--- Start of Material for the task ---

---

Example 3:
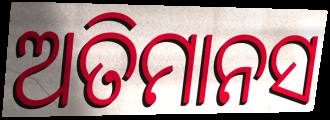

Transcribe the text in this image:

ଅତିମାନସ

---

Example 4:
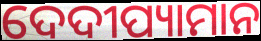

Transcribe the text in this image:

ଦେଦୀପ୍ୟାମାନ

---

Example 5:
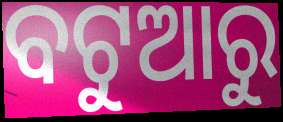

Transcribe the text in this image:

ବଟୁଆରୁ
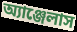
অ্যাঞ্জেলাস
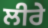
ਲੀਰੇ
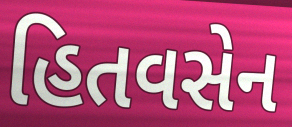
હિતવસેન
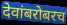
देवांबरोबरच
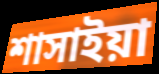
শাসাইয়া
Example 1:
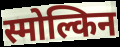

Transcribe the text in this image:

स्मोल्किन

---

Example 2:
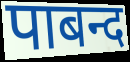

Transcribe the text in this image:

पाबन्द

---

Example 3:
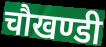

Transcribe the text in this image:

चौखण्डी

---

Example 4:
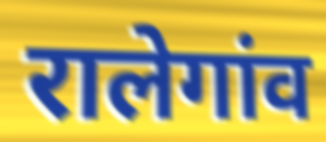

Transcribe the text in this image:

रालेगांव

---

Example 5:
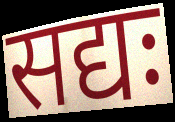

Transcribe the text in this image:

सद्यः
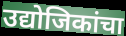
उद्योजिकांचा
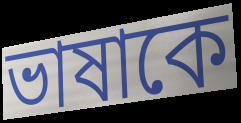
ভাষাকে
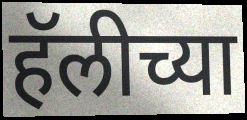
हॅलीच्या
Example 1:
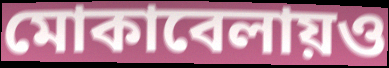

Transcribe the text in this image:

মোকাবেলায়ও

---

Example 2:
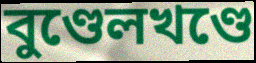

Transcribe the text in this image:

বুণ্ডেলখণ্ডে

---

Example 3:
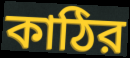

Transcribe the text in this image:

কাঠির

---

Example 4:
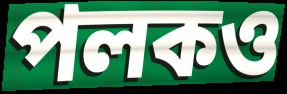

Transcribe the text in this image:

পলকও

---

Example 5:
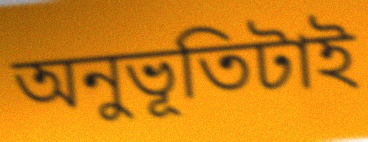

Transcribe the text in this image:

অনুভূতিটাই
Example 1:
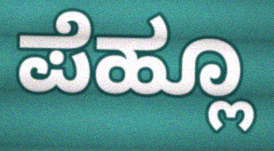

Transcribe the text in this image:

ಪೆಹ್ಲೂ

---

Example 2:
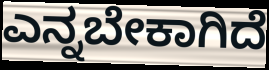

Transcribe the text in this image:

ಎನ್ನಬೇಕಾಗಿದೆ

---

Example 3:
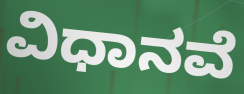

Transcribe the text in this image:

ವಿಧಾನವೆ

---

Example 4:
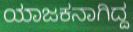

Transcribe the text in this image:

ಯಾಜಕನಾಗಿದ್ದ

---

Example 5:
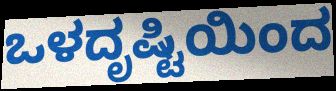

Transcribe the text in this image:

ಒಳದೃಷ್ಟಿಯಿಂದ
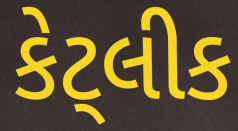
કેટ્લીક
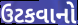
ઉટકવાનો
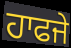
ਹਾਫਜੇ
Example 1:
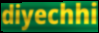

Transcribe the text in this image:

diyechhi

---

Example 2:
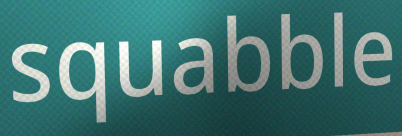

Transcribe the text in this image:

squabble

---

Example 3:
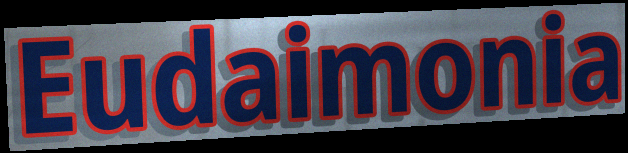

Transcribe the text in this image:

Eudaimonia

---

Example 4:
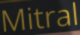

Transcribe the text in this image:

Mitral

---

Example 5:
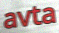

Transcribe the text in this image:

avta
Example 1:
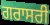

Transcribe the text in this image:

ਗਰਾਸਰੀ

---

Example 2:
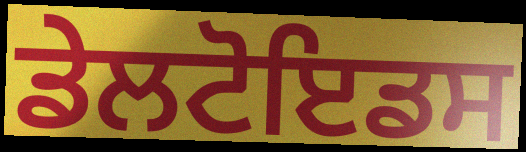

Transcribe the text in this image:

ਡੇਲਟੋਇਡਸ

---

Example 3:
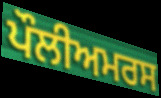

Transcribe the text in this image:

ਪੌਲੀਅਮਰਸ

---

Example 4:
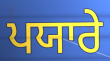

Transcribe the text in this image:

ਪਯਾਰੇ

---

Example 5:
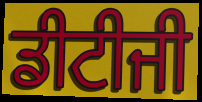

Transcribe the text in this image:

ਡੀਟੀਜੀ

--- End of Material for the task ---

• To be done:
Copy the listing above with each "Transcribe" swapped for "Write out" and every other line left as it is. Omit the pictures.

• Answer in full:
---

Example 3:

Write out the text in this image:

ଅତିମାନସ

---

Example 4:

Write out the text in this image:

ଦେଦୀପ୍ୟାମାନ

---

Example 5:

Write out the text in this image:

ବଟୁଆରୁ
অ্যাঞ্জেলাস
ਲੀਰੇ
હિતવસેન
देवांबरोबरच
শাসাইয়া
Example 1:

Write out the text in this image:

स्मोल्किन

---

Example 2:

Write out the text in this image:

पाबन्द

---

Example 3:

Write out the text in this image:

चौखण्डी

---

Example 4:

Write out the text in this image:

रालेगांव

---

Example 5:

Write out the text in this image:

सद्यः
उद्योजिकांचा
ভাষাকে
हॅलीच्या
Example 1:

Write out the text in this image:

মোকাবেলায়ও

---

Example 2:

Write out the text in this image:

বুণ্ডেলখণ্ডে

---

Example 3:

Write out the text in this image:

কাঠির

---

Example 4:

Write out the text in this image:

পলকও

---

Example 5:

Write out the text in this image:

অনুভূতিটাই
Example 1:

Write out the text in this image:

ಪೆಹ್ಲೂ

---

Example 2:

Write out the text in this image:

ಎನ್ನಬೇಕಾಗಿದೆ

---

Example 3:

Write out the text in this image:

ವಿಧಾನವೆ

---

Example 4:

Write out the text in this image:

ಯಾಜಕನಾಗಿದ್ದ

---

Example 5:

Write out the text in this image:

ಒಳದೃಷ್ಟಿಯಿಂದ
કેટ્લીક
ઉટકવાનો
ਹਾਫਜੇ
Example 1:

Write out the text in this image:

diyechhi

---

Example 2:

Write out the text in this image:

squabble

---

Example 3:

Write out the text in this image:

Eudaimonia

---

Example 4:

Write out the text in this image:

Mitral

---

Example 5:

Write out the text in this image:

avta
Example 1:

Write out the text in this image:

ਗਰਾਸਰੀ

---

Example 2:

Write out the text in this image:

ਡੇਲਟੋਇਡਸ

---

Example 3:

Write out the text in this image:

ਪੌਲੀਅਮਰਸ

---

Example 4:

Write out the text in this image:

ਪਯਾਰੇ

---

Example 5:

Write out the text in this image:

ਡੀਟੀਜੀ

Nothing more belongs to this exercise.